Donna Hayes-Stevenson (left, with husband Wayne) weighed 116kg in 2006.
Researchers concerned at number of middle-aged women smoking or compulsively exercising to get thinner.
Health researchers are concerned that middle-aged women are taking extreme measures like exercising compulsively or smoking to help control their weight, a survey says.
There are also concerns some are suffering from negative body image and are trying to trim down despite being healthy.
The survey of weight control practices in the New Zealand Medical Journal showed most middle-aged women were using weight control methods that were consistent with public health messages.
Of the 39 per cent of women who said they were trying to control their weight, most cut down on meal sizes and on fats and sugars.
But researchers said there was particular concern some were exercising compulsively or smoking to keep their weight in check.
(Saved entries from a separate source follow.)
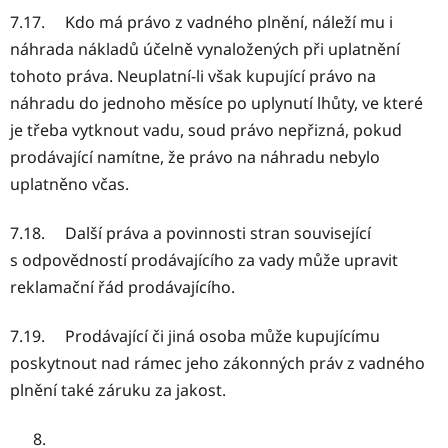
7.17. Kdo má právo z vadného plnění, náleží mu i
náhrada nákladů účelně vynaložených při uplatnění
tohoto práva. Neuplatní-li však kupující právo na
náhradu do jednoho měsíce po uplynutí lhůty, ve které
je třeba vytknout vadu, soud právo nepřizná, pokud
prodávající namítne, že právo na náhradu nebylo
uplatněno včas.
7.18. Další práva a povinnosti stran související
s odpovědností prodávajícího za vady může upravit
reklamační řád prodávajícího.
7.19. Prodávající či jiná osoba může kupujícímu
poskytnout nad rámec jeho zákonných práv z vadného
plnění také záruku za jakost.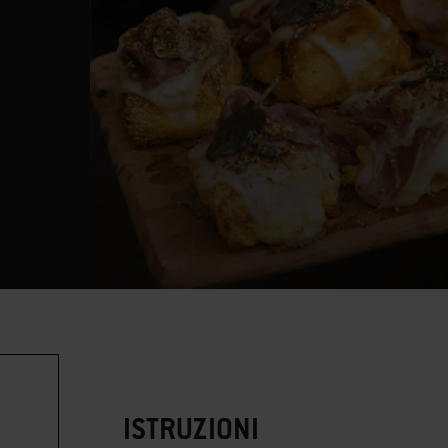
ISTRUZIONI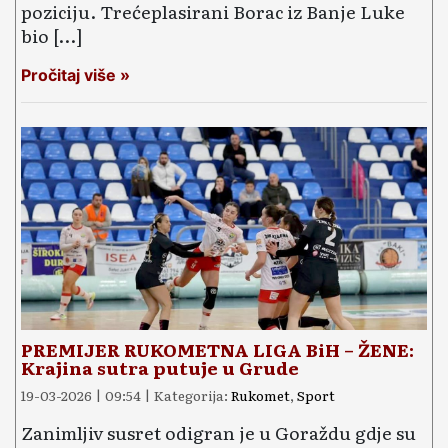
poziciju. Trećeplasirani Borac iz Banje Luke
bio […]
Pročitaj više »
PREMIJER RUKOMETNA LIGA BiH – ŽENE:
Krajina sutra putuje u Grude
19-03-2026 | 09:54 | Kategorija:
Rukomet
,
Sport
Zanimljiv susret odigran je u Goraždu gdje su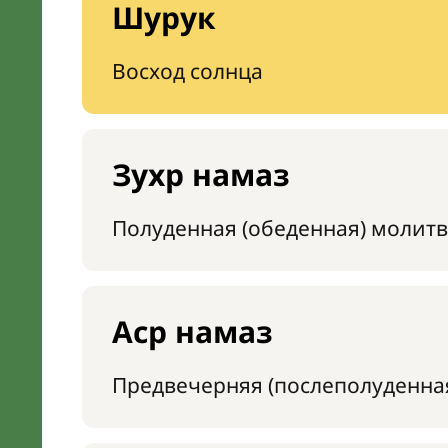
Шурук
Восход солнца
Зухр намаз
Полуденная (обеденная) молитв
Аср намаз
Предвечерняя (послеполуденна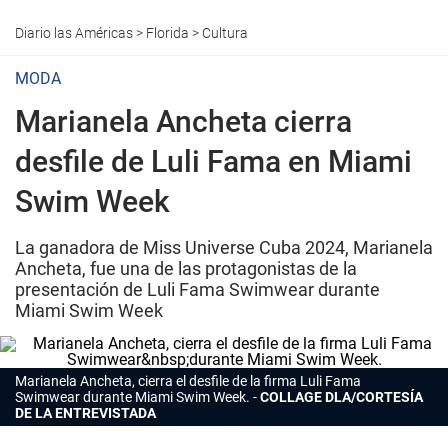
Diario las Américas
>
Florida
>
Cultura
MODA
Marianela Ancheta cierra
desfile de Luli Fama en Miami
Swim Week
La ganadora de Miss Universe Cuba 2024, Marianela
Ancheta, fue una de las protagonistas de la
presentación de Luli Fama Swimwear durante
Miami Swim Week
Marianela Ancheta, cierra el desfile de la firma Luli Fama
Swimwear durante Miami Swim Week.
COLLAGE DLA/CORTESÍA
DE LA ENTREVISTADA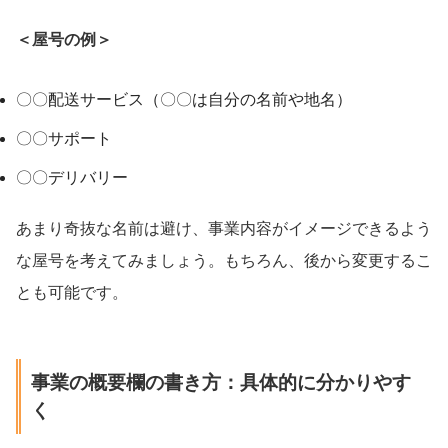
＜屋号の例＞
〇〇配送サービス（〇〇は自分の名前や地名）
〇〇サポート
〇〇デリバリー
あまり奇抜な名前は避け、事業内容がイメージできるよう
な屋号を考えてみましょう。もちろん、後から変更するこ
とも可能です。
事業の概要欄の書き方：具体的に分かりやす
く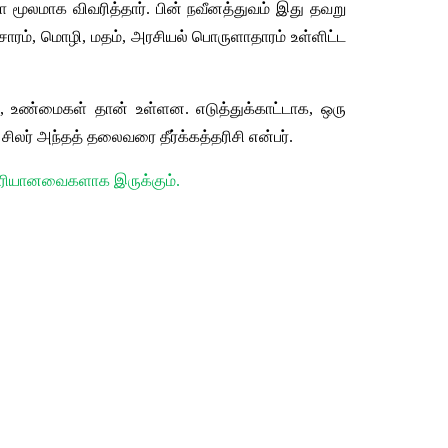
ா
மூலமாக
விவரித்தார்
. 
பின்
நவீனத்துவம்
இது
தவறு
சாரம்
, 
மொழி
, 
மதம்
, 
அரசியல்
பொருளாதாரம்
உள்ளிட்ட
, 
உண்மைகள்
தான்
உள்ளன
. 
எடுத்துக்காட்டாக
, 
ஒரு
சிலர்
அந்தத்
தலைவரை
தீர்க்கத்தரிசி
என்பர்
.
ரியானவைகளாக
இருக்கும்
.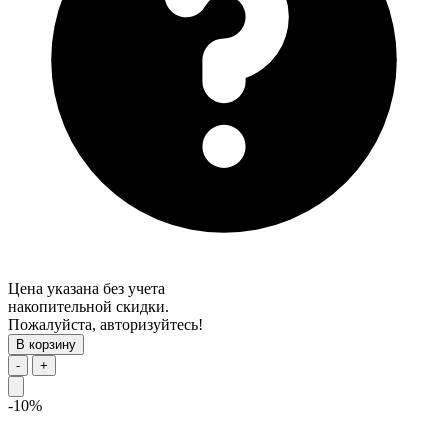
Цена указана без учета
накопительной скидки.
Пожалуйста, авторизуйтесь!
В корзину
-
+
-10%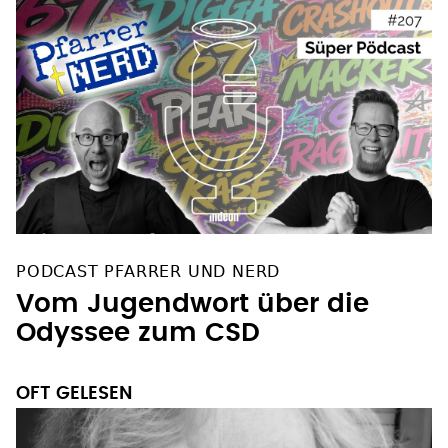
PODCAST PFARRER UND NERD
Vom Jugendwort über die
Odyssee zum CSD
OFT GELESEN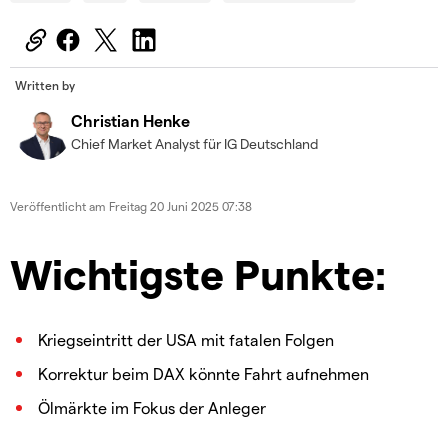
Written by
Christian Henke
Chief Market Analyst für IG Deutschland
Veröffentlicht am
Freitag 20 Juni 2025 07:38
Wichtigste Punkte:
Kriegseintritt der USA mit fatalen Folgen
Korrektur beim DAX könnte Fahrt aufnehmen
Ölmärkte im Fokus der Anleger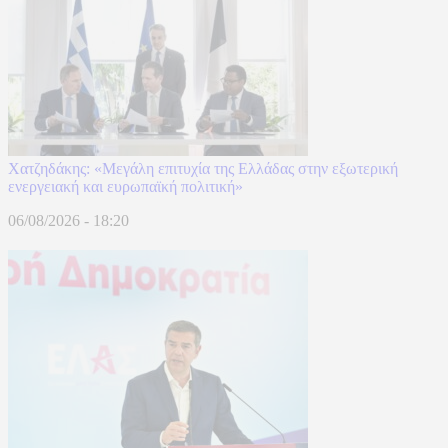
Χατζηδάκης: «Μεγάλη επιτυχία της Ελλάδας στην εξωτερική
ενεργειακή και ευρωπαϊκή πολιτική»
06/08/2026 - 18:20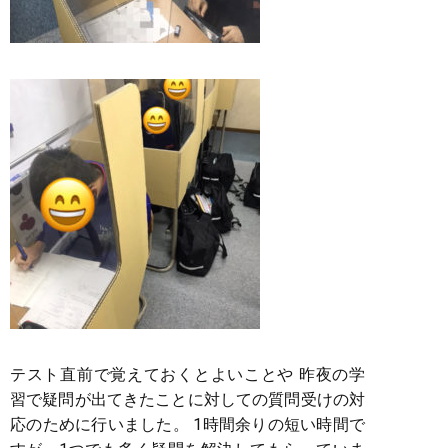
テスト直前で覚えておくとよいことや 昨夜の学
習で疑問が出てきたことに対しての質問受けの対
応のために行いました。 1時間余りの短い時間で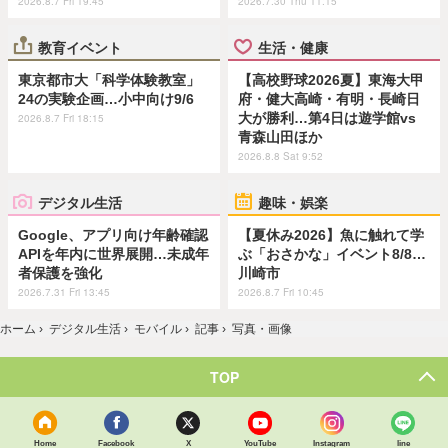
2026.8.7 Fri 19:45
2026.7.30 Thu 11:15
教育イベント
生活・健康
東京都市大「科学体験教室」
【高校野球2026夏】東海大甲
24の実験企画…小中向け9/6
府・健大高崎・有明・長崎日
大が勝利…第4日は遊学館vs
2026.8.7 Fri 18:15
青森山田ほか
2026.8.8 Sat 9:52
デジタル生活
趣味・娯楽
Google、アプリ向け年齢確認
【夏休み2026】魚に触れて学
APIを年内に世界展開…未成年
ぶ「おさかな」イベント8/8…
者保護を強化
川崎市
2026.7.31 Fri 13:45
2026.8.7 Fri 10:45
ホーム
›
デジタル生活
›
モバイル
›
記事
›
写真・画像
TOP
Home
Facebook
X
YouTube
Instagram
line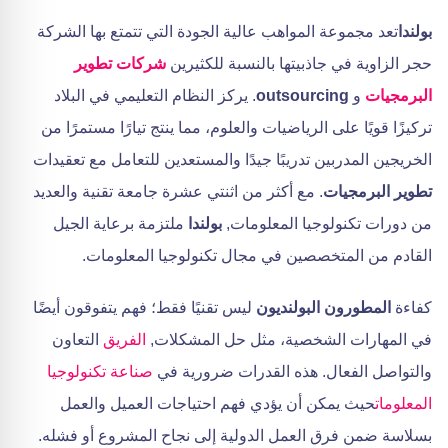
بولندا
تعد مجموعة المواهب عالية الجودة التي تتمتع بها الشركة
حجر الزاوية في جاذبيتها بالنسبة للكثيرين
شركات تطوير
البرمجيات
و
outsourcing
. يركز النظام التعليمي في البلاد
تركيزًا قويًا على الرياضيات والعلوم، مما ينتج تيارًا مستمرًا من
الخريجين المدربين تدريبًا جيدًا والمستعدين للتعامل مع تعقيدات
تطوير البرمجيات
. مع أكثر من اثنتي عشرة جامعة تقنية والعديد
من دورات تكنولوجيا المعلومات,
بولندا
ملتزمة برعاية الجيل
القادم من المتخصصين في مجال تكنولوجيا المعلومات.
كفاءة
المطورون البولنديون
ليس تقنيًا فقط؛ فهم يتفوقون أيضًا
في المهارات الشخصية، مثل حل المشكلات,
الفريق
التعاون
والتواصل الفعال. هذه القدرات ضرورية في
صناعة تكنولوجيا
المعلومات
حيث يمكن أن يؤدي فهم احتياجات العميل والعمل
بسلاسة ضمن فرق العمل الدولية إلى نجاح المشروع أو فشله.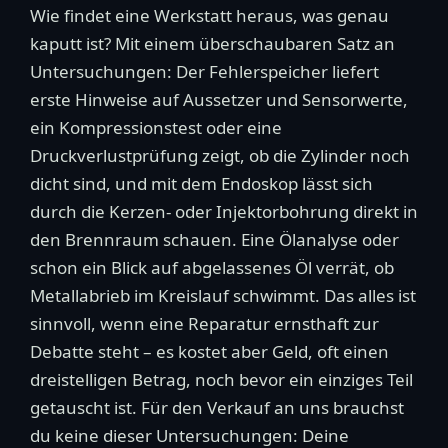
Wie findet eine Werkstatt heraus, was genau
kaputt ist? Mit einem überschaubaren Satz an
Untersuchungen: Der Fehlerspeicher liefert
erste Hinweise auf Aussetzer und Sensorwerte,
ein Kompressionstest oder eine
Druckverlustprüfung zeigt, ob die Zylinder noch
dicht sind, und mit dem Endoskop lässt sich
durch die Kerzen- oder Injektorbohrung direkt in
den Brennraum schauen. Eine Ölanalyse oder
schon ein Blick auf abgelassenes Öl verrät, ob
Metallabrieb im Kreislauf schwimmt. Das alles ist
sinnvoll, wenn eine Reparatur ernsthaft zur
Debatte steht – es kostet aber Geld, oft einen
dreistelligen Betrag, noch bevor ein einziges Teil
getauscht ist. Für den Verkauf an uns brauchst
du keine dieser Untersuchungen: Deine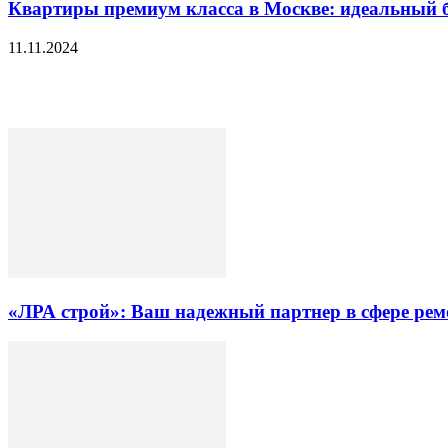
Квартиры премиум класса в Москве: идеальный б
11.11.2024
«ЛРА строй»: Ваш надежный партнер в сфере ре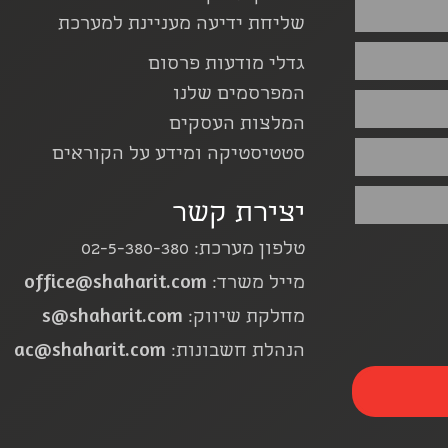
שליחת ידיעה מעניינת למערכת
גדלי מודעות פרסום
המפרסמים שלנו
המלצות העסקים
סטטיסטיקה ומידע על הקוראים
יצירת קשר
טלפון מערכת: 02-5-380-380
office@shaharit.com
מייל משרד:
s@shaharit.com
מחלקת שיווק:
ac@shaharit.com
הנהלת חשבונות: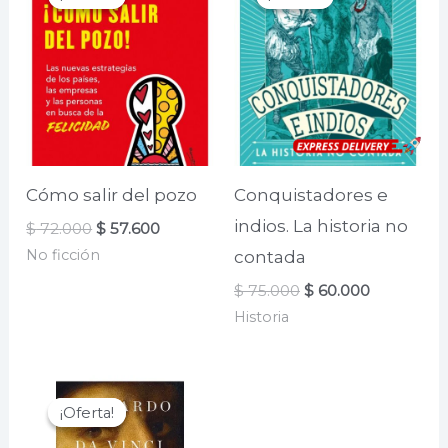
Cómo salir del pozo
Conquistadores e
indios. La historia no
El
El
$
72.000
$
57.600
precio
precio
No ficción
contada
original
actual
era:
es:
El
El
$
75.000
$
60.000
$ 72.000.
$ 57.600.
precio
precio
Historia
original
actual
era:
es:
$ 75.000.
$ 60.000.
¡Oferta!
¡Oferta!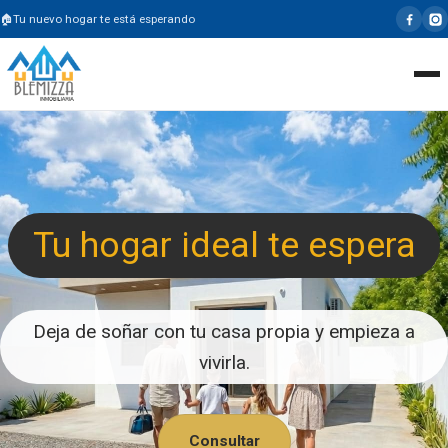
Tu nuevo hogar te está esperando
Tu hogar ideal te espera
Deja de soñar con tu casa propia y empieza a
vivirla.
Consultar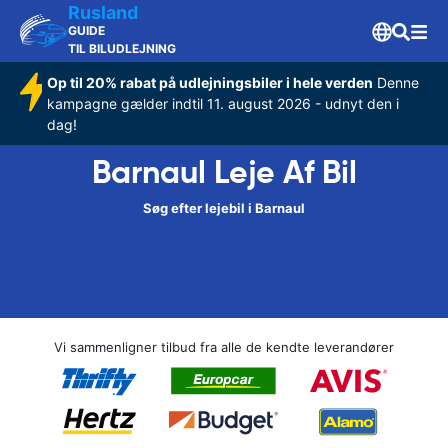
Rusland
GUIDE
TIL BILUDLEJNING
Op til 20% rabat på udlejningsbiler i hele verden
Denne
kampagne gælder indtil 11. august 2026 - udnyt den i
dag!
Barnaul Leje Af Bil
Søg efter lejebil i Barnaul
Vi sammenligner tilbud fra alle de kendte leverandører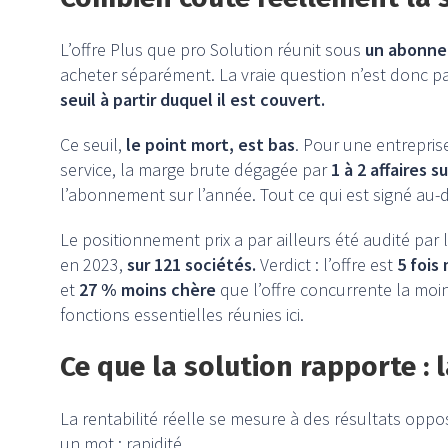
L’offre Plus que pro Solution réunit sous
un abonne
acheter séparément. La vraie question n’est donc pa
seuil à partir duquel il est couvert.
Ce seuil,
le point mort, est bas
. Pour une entrepris
service, la marge brute dégagée par
1 à 2 affaires 
l’abonnement sur l’année. Tout ce qui est signé au-d
Le positionnement prix a par ailleurs été audité par 
en 2023,
sur 121 sociétés.
Verdict : l’offre est
5 fois
et
27 % moins chère
que l’offre concurrente la moin
fonctions essentielles réunies ici.
Ce que la solution rapporte : l
La rentabilité réelle se mesure à des résultats oppos
un mot : rapidité.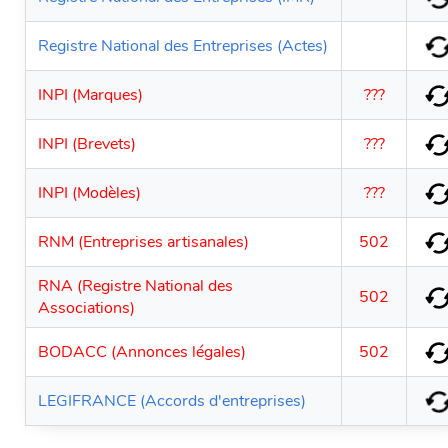
Registre National des Entreprises (Actes)
INPI (Marques)
???
INPI (Brevets)
???
INPI (Modèles)
???
RNM (Entreprises artisanales)
502
RNA (Registre National des
502
Associations)
BODACC (Annonces légales)
502
LEGIFRANCE (Accords d'entreprises)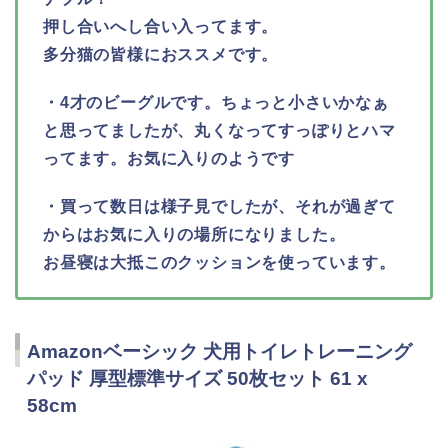
押し合いへし合い入ってます。
多分猫の皆様におススメです。
・4才のビーグルです。ちょっと小さいかなぁ
と思ってましたが、丸くなってすっぽりとハマ
ってます。お気に入りのようです
・買って数日は様子見でしたが、それが過ぎて
からはお気に入りの場所になりました。
お昼寝は大抵このクッションを使っています。
Amazonベーシック 犬用トイレトレーニング
パッド 厚型標準サイズ 50枚セット 61 x
58cm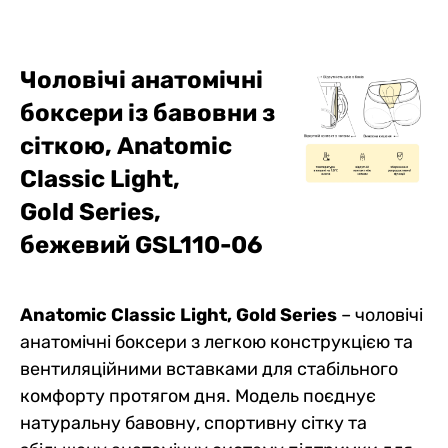
Чоловічі анатомічні
боксери із бавовни з
сіткою, Anatomic
Classic Light,
Gold
Series,
бежевий
G
SL110-06
Anatomic Classic Light, Gold Series
– чоловічі
анатомічні боксери з легкою конструкцією та
вентиляційними вставками для стабільного
комфорту протягом дня. Модель поєднує
натуральну бавовну, спортивну сітку та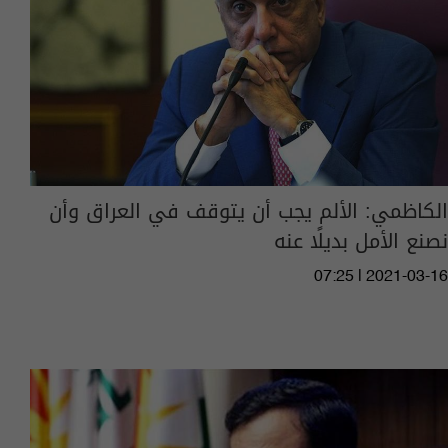
الكاظمي: الألم يجب أن يتوقف في العراق وأن
نصنع الأمل بديلًا عنه
07:25 | 2021-03-16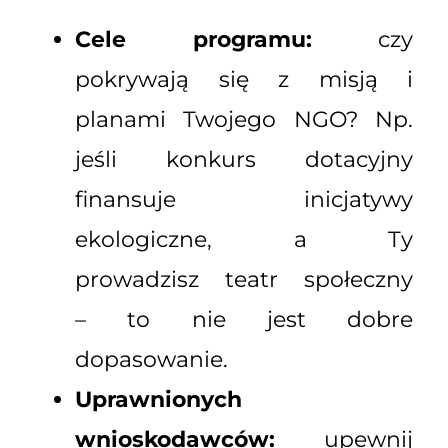
Cele programu:
czy
pokrywają się z misją i
planami Twojego NGO? Np.
jeśli konkurs dotacyjny
finansuje inicjatywy
ekologiczne, a Ty
prowadzisz teatr społeczny
– to nie jest dobre
dopasowanie.
Uprawnionych
wnioskodawców:
upewnij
One of the study's authors, Associate Professor Caroline Howarth of Otago University's human nutrition department, said 15 per cent of the 2500 women surveyed exercising "in a driven or compulsive way was a worry".
"It's been linked with being really preoccupied with weight; it's also been linked with the development of eating disorders," she said. "One of the other concerning findings was smoking as a way of controlling weight - we know that for women the fear of gaining weight is one of the main barriers to quitting smoking."
Dr Howarth said it was also a worry that a number of underweight and healthy-weight women felt they needed to lose weight.
She said it had been thought research linking media images of the ideal thin figure to negative body image and eating disorders applied to adolescents, but there were healthy older women clearly still wanting to be thinner.
Healthy Food Guide nutritionist Claire Turnbull said middle-aged women faced metabolic and hormonal changes that were difficult to deal with.
"The reality is when you hit middle age it's a really difficult time for women ... They may have been fine their whole lives but they're thinking 'I eat quite well but I'm getting fatter'."
Ms Turnbull said women knew smoking was unhealthy but some would take desperate measures to look slim.
"Being slim is more important to them than the risk of lung cancer."
Get off the couch, says super slimmer
Donna Hayes-Stevenson was waiting at an airport when her husband walked straight past her, not knowing who she was.
It had been six months since her policeman husband Wayne was sent to the Solomon Islands in February 2006 and Mrs Hayes-Stevenson, 43, decided to join Jenny Craig.
"In that first week I walked for about 20 minutes and I thought I was going to die but I just continued.
"By the time Wayne came home I'd lost 22kg.
"He actually didn't recognise me and walked straight past me at Brisbane Airport - I had to yell out to him."
Mrs Hayes-Stevenson stayed on the eating and exercise plan and has shed 49kg from her 1.58m frame.
Now 50, she's kept the weight off and plans to lose more.
When told about the extremes some middle-aged women are going to to maintain or lose weight she recommends others in her age bracket need to "get off the couch" and eat better.
She suggests smaller meat portions and larger servings of vegetables "and no white bread".